You are right @kev mac . In my experience, the Chinese sellers post the items pretty close to the to the time promised. In the case of Fasttech, they let you know if there is a problem on their side, and offer to split the consignment. My last parcel went via Turkey and arrived in Johannesburg after about two weeks. I then waited almost two months for SA Customs to process it.

Reactions: Like 1


----------



## kev mac (16/1/18)

Puff the Magic Dragon said:


> You are right @kev mac . In my experience, the Chinese sellers post the items pretty close to the to the time promised. In the case of Fasttech, they let you know if there is a problem on their side, and offer to split the consignment. My last parcel went via Turkey and arrived in Johannesburg after about two weeks. I then waited almost two months for SA Customs to process it.


@Puff the Magic Dragon yeah,they've upped their game.When I started ordering on line from them I was impressed by the prices but it took forever to arrive.As I've stated previously the horror stories about your postal service has given me a new respect for the USPS.


----------



## Hooked (16/1/18)

Puff the Magic Dragon said:


> Hi @Alex. I realised that it wasn't your review. I apologise for my clumsy language use. I should have said something like "the article you quoted said..." Sorry.
> I took a look at the Fasttech customer forum regarding authentic products. It would seem that this is no longer an issue for customers. In the past questions were raised, but the consensus is that if it says it is authentic then it is. Their forum is far more vitriolic than ours and I am certain that if it was an issue customers would be shouting from the rooftops and sharpening their pitchforks.
> When one reads other forums it makes one realise how fortunate we are to have ECIGSSA. A troll wouldn't survive one minute here. On other forums battles rage for weeks and personal attacks are the order of the day.



@Puff the Magic Dragon I don't belong to other forums, but Facebook groups are poisonous!!


----------



## Hooked (16/1/18)

I've never bought anything from Fasttech or any other international vendor and I'm hesitant to do so. What happens if the device is faulty?
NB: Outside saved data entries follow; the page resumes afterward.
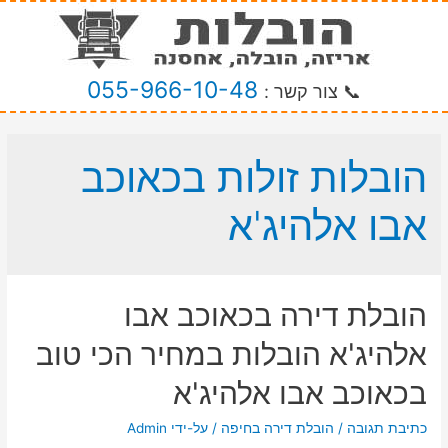
055-966-10-48
📞 צור קשר :
הובלות זולות בכאוכב
אבו אלהיג'א
הובלת דירה בכאוכב אבו
אלהיג'א הובלות במחיר הכי טוב
בכאוכב אבו אלהיג'א
כתיבת תגובה
/
הובלת דירה בחיפה
/ על-ידי
Admin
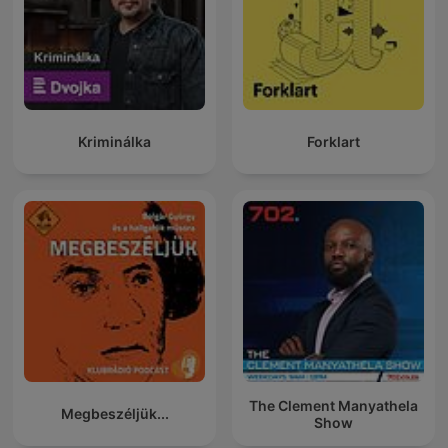
Kriminálka
Forklart
The Clement Manyathela
Megbeszéljük...
Show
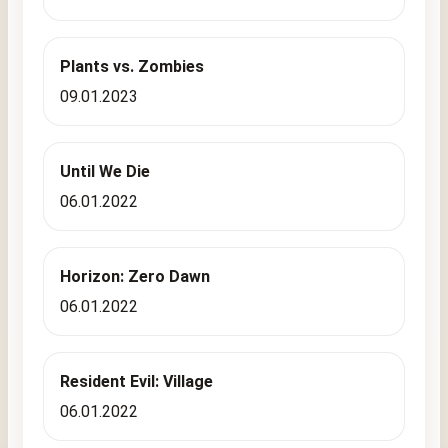
Plants vs. Zombies
09.01.2023
Until We Die
06.01.2022
Horizon: Zero Dawn
06.01.2022
Resident Evil: Village
06.01.2022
If one buys from a local vendor at least one can return it without a problem. Have any peeps had an experience with a faulty device?


----------



## Yas786 (17/1/18)

I’ve been buying pretty much everything vape wise from fasttech and touch wood never EVER had an issue with something not being authentic etc. 
I’ve never had any issues with anything I’ve bought from there as well. 
I usually get my mods from there if they carry them. My smok majesty mod cost me about £40 when in the U.K. I’ve seen them up for about £70. So saved myself some money there. The only mod I didn’t buy from there but had to in the U.K. was the hotcig rsq but I got that for a cheapish price here in the U.K. 
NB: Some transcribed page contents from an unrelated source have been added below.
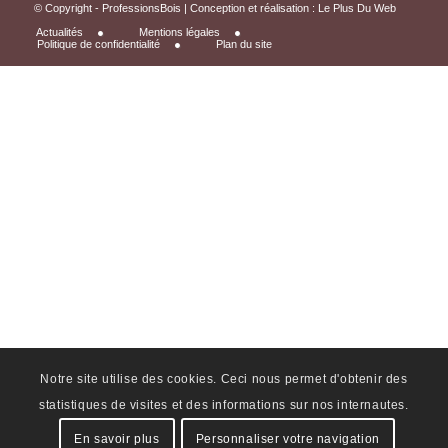
© Copyright - ProfessionsBois | Conception et réalisation :
Le Plus Du Web
Actualités
Mentions légales
Politique de confidentialité
Plan du site
Notre site utilise des cookies. Ceci nous permet d'obtenir des
statistiques de visites et des informations sur nos internautes.
En savoir plus
Personnaliser votre navigation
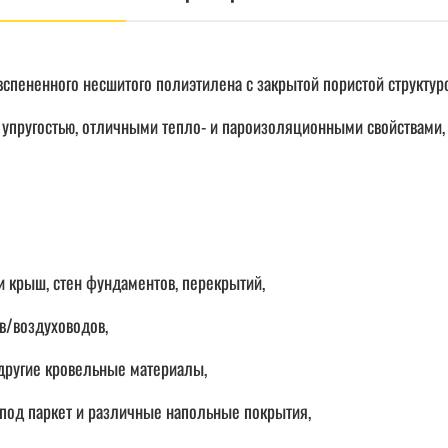
спененного несшитого полиэтилена с закрытой пористой структур
, упругостью, отличными тепло- и пароизоляционными свойствам
ии крыш, стен фундаментов, перекрытий,
в/воздуховодов,
 другие кровельные материалы,
 под паркет и различные напольные покрытия,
Just to give you an example, a lost vape therion DNA75C bf squonker is around £110 cheapest price. Fasttech I can pick it up for £80 and I’ll have it in a weeks time etc. 

Usually with FT it’s around 6 days from shipping to my address so pretty quick. So saving myself £20-£30 and waiting a week or so is worth it. 

Only things I buy in the U.K. vape wise is juice and even that can be expensive.

Reactions: Like 1 | Informative 1


----------